Bali in 21

Style: Hatha & Meditation
Teacher: Jamine Ackert
Studio: Rama Lotus

Warning: Meditation Can Impair Driving. I'm on the highway and I can't keep my eyes open. My destination is Montreal and it's almost midnight. My eyelids weigh a thousand pounds each and the white stripes on the concrete are lulling me into a trance. I'm fighting to stay awake.

A few hours earlier, looking through the Rama Lotus schedule to find a class I could fit in before hitting the road, I saw something new - Hatha & Meditation. Interesting. With a two birds and one stone approach I could get yoga and meditation out of the way in a single stroke. Convenient. The class was divided between Hatha poses, pranayama breath work and a 30 minute meditation. Although Jamine's resonating sense of humour established a super-casual, laid back atmosphere, I admit to feeling moderate terror at the mention of a half-hour pilgrimage through the carnival funhouse of Self. Fifteen minutes is enough of a wrestling match as it is. Closing my eyes and accepting my fate, I center myself in the present and quiet my internal monologue. Time unfolds and evaporates and I feel the same general lack of mental control interspersed with moments of quiet refuge, my attention fluctuating somewhere between incoherence and epiphany. As it happens, thirty minutes wasn't altogether harder than fifteen. After a certain point time ceases to have any influence and everything just is what it is.
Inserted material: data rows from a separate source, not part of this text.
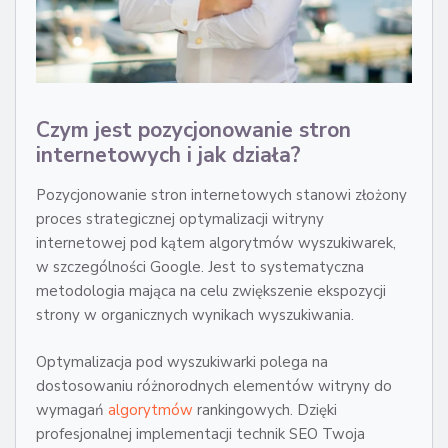
Czym jest pozycjonowanie stron
internetowych i jak działa?
Pozycjonowanie stron internetowych stanowi złożony
proces strategicznej optymalizacji witryny
internetowej pod kątem algorytmów wyszukiwarek,
w szczególności Google. Jest to systematyczna
metodologia mająca na celu zwiększenie ekspozycji
strony w organicznych wynikach wyszukiwania.
Optymalizacja pod wyszukiwarki polega na
dostosowaniu różnorodnych elementów witryny do
wymagań
algorytmów
rankingowych. Dzięki
profesjonalnej implementacji technik SEO Twoja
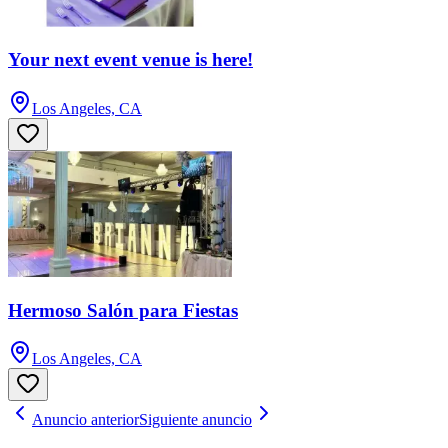
Your next event venue is here!
Los Angeles, CA
Hermoso Salón para Fiestas
Los Angeles, CA
Anuncio anterior
Siguiente anuncio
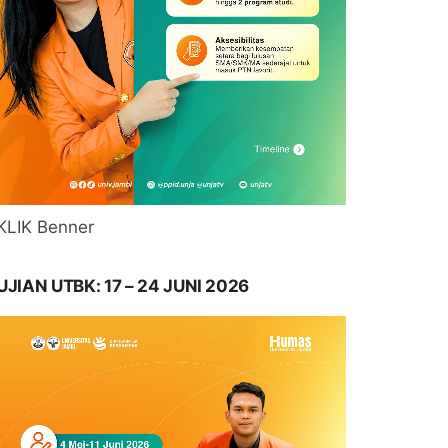
KLIK Benner
UJIAN UTBK: 17 – 24 JUNI 2026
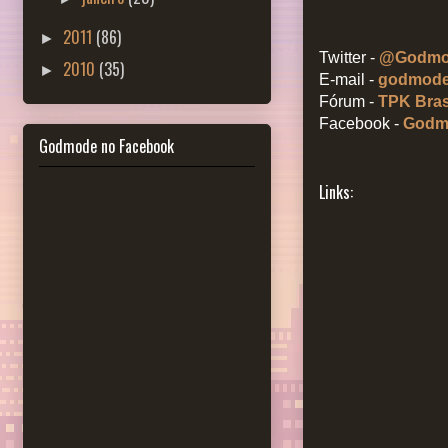
2011
(86)
►
Twitter -
@Godmo
2010
(35)
►
E-mail -
godmode@
Fórum -
TPK Bras
Facebook -
Godm
Godmode no Facebook
Links:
Walking out of the studio I felt like I'd been tranquilized. By the time I pulled onto the highway to start my journey I was a drooling zombie behind the steering wheel. I was so utterly relaxed and the fatigue was becoming unbearable. The street crawled out in front of me, weaving its way across the moonlit countryside. The purr of the engine beckoned my consciousness to follow it into an abstract paradise, to leave my body behind and merge with a deafening silence. Eventually I lost my grip on perception and dozed-off traveling 105 kilometres an hour through the crisp night air. Understanding the nature of my peril, I gave myself the Zen face-slap and tried to regain some composure before I veered off the highway into the black forest. Getting off at the next exit I pulled up to the nearest drive-through and disobeyed my prohibition of caffeine. When I saw the signs marking my arrival and the skyscrapers rising on the horizon I thanked everything non-physical for surviving the near-death experience. Soon I'm comfortable and alive at my girlfriends apartment, burrowed in a quiet evening jotting down fragments of thought in a journal as they wander through my imagination. As the city sleeps I let its dreams pass through me and I remain the unbiased observer while the hours fall off the clock like autumn leaves.